Laura, violée: ““Les professionnels de la santé ne sont pas sensibilisés aux violences sexuelles””
Elles ont connu l’effroi dans des villes différentes, à des moments et à des âges différents, mais Laura, Céline, Eva et Virginie subissent encore des violences, longtemps après leur agression sexuelle. Médecins, centres d’aide, police, justice, elles se sont heurtées et se heurtent encore quotidiennement à des murs.
Enfin, après les témoignages de Céline, Virginie et Eva, voici celui de Laura, 35 ans. Il y a trois ans, elle a quitté Paris pour s’installer et travailler en Bretagne. Avant de déménager, elle a sympathisé avec un homme rencontré en ligne. Il est devenu très important pour elle, jusqu’à ce qu’elle décèle des incohérences dans son discours. Elle a décidé de prendre ses distances, mais lui voulait la revoir. Il a insisté, menaçant de mettre fin à ses jours. Elle a cédé, et il est venu chez elle.
“Je me suis sentie piégée. Il m’a demandé un câlin et ne m’a pas lâchée.” Malgré ses multiples refus, l’homme est passé à l’acte. Laura a été abusée sexuellement durant deux longues heures. Il s’en est ensuite allé, laissant la jeune femme dans un état de sidération totale. Pour elle, rien de tout cela n’était possible ou réel. Et pourtant… “J’ai mis du temps avant de comprendre.”

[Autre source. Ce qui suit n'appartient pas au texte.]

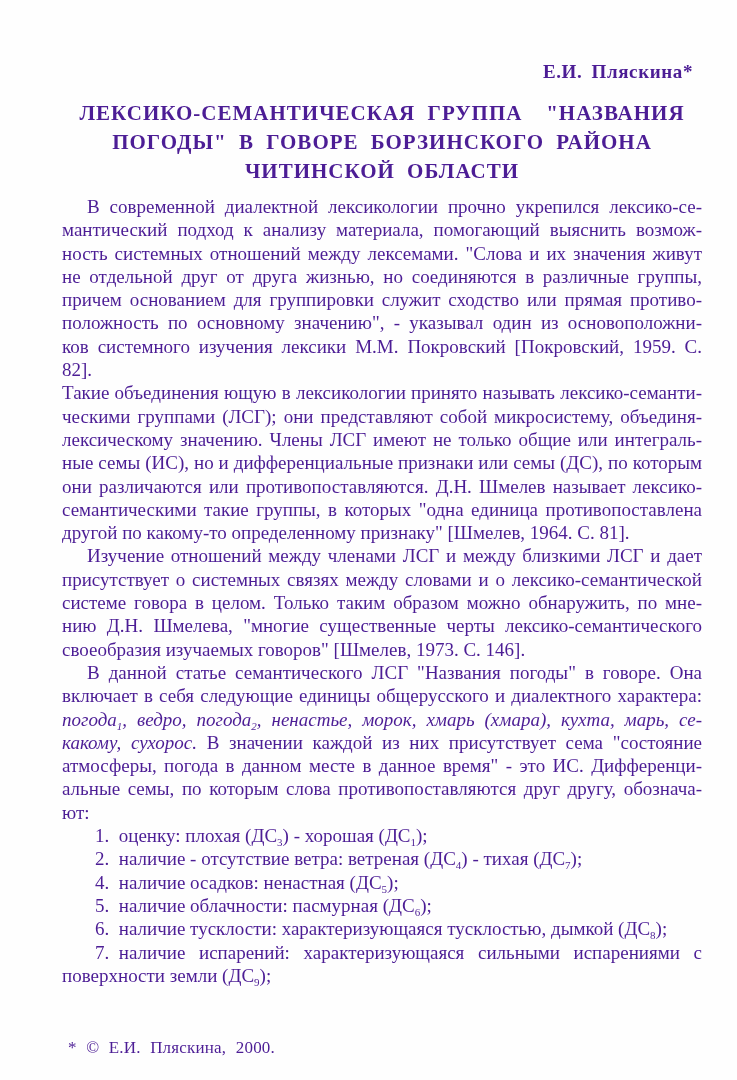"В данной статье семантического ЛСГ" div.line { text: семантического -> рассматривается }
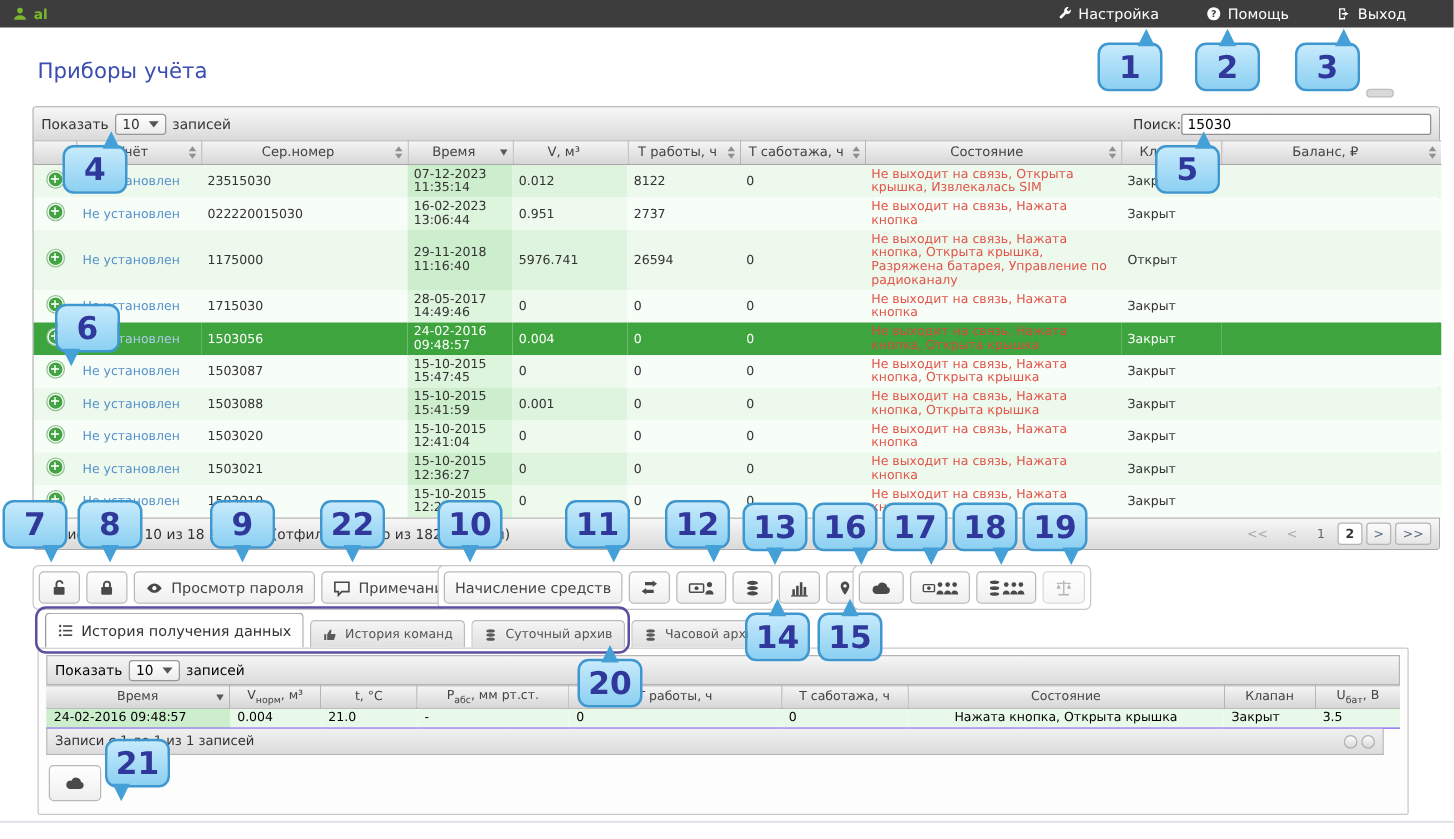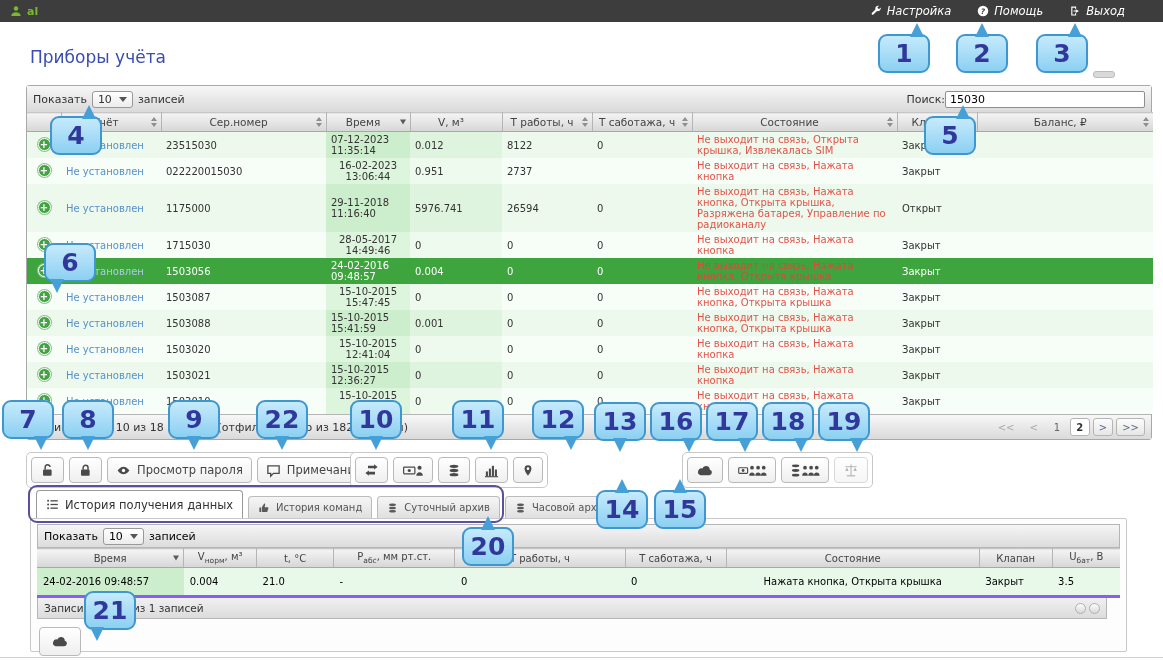"Настройка" .tb-menu { font-style: italic -> none; gap: 26px -> 38px }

Je n’ai pas voulu porter plainte. Beaucoup s’en sont étonné. Mais c’est le choix de la victime, mon choix, pas celui des intervenants.
Son viol, minimisé par les professionnels
Pour des raisons qui lui sont propres, Laura n’a pas souhaité porter plainte contre son agresseur. Nombre de praticiens s’en sont étonnés, l’incitant à le faire. “C’est le choix de la victime, mon choix, pas celui des intervenants”, martèle-t-elle. Certains de ses interlocuteurs ont minimisé les faits, arguant que son viol “n’avait duré que deux heures de sa vie”, autant dire “rien” comparé aux violences conjugales. Une aberration pour Laura. “Ils ont mis en opposition deux types de violences, comme si elles étaient parfaitement identiques, mais ce n’est pas du tout ce qu’il y a à faire!”.
Souvent, le choc, c’est que les professionnels de la santé que je contacte ne sont pas sensibilisés aux violences sexuelles.
Les séquelles physiques
Toute comme les trois femmes que nous avons rencontrées précédemment, le parcours de reconstruction de Laura n’est pas facile. Après son viol, elle a souffert de séquelles physiques, avec un bassin déplacé qui lui a valu de nombreuses séances d’ostéopathie et de kinésithérapie, ainsi que des problèmes gynécologiques.
Elle souffre encore aujourd’hui de problèmes de peau, de digestion, de troubles du comportement alimentaire (TCA). On lui a, en outre, diagnostiqué un syndrome de stress post-traumatique. Pour se reconstruire physiquement et psychologiquement, Laura a frappé à plusieurs portes, sans trouver le·la bon·ne interlocuteur·rice. “Souvent, le choc, c’est que les professionnels de la santé que je contacte ne sont pas sensibilisés aux violences sexuelles”, explique la jeune femme.
Aucun jour ne passe sans que je repense à ce moment. J’ai peur qu’un jour, il revienne me voir.
Enfermée là où elle a été violée
Laura aimerait aller mieux, mais trois ans après les faits, elle vit encore dans l’appartement dans lequel elle a été abusée sexuellement. “Aucun jour ne passe sans que je repense à ce moment. J’ai peur qu’un jour, il revienne me voir”, confie-t-elle. Mais Laura n’a pas assez d’argent, ni de garant (pour certains propriétaires français, il s’agit d’une condition indispensable pour louer un logement, ndlr). Elle a fait une demande d’aide sociale, mais n’est pas prioritaire aux yeux des bailleurs sociaux, “car je n’ai pas d’ordonnance de protection”. Elle doit attendre, et son quotidien lui est très pénible.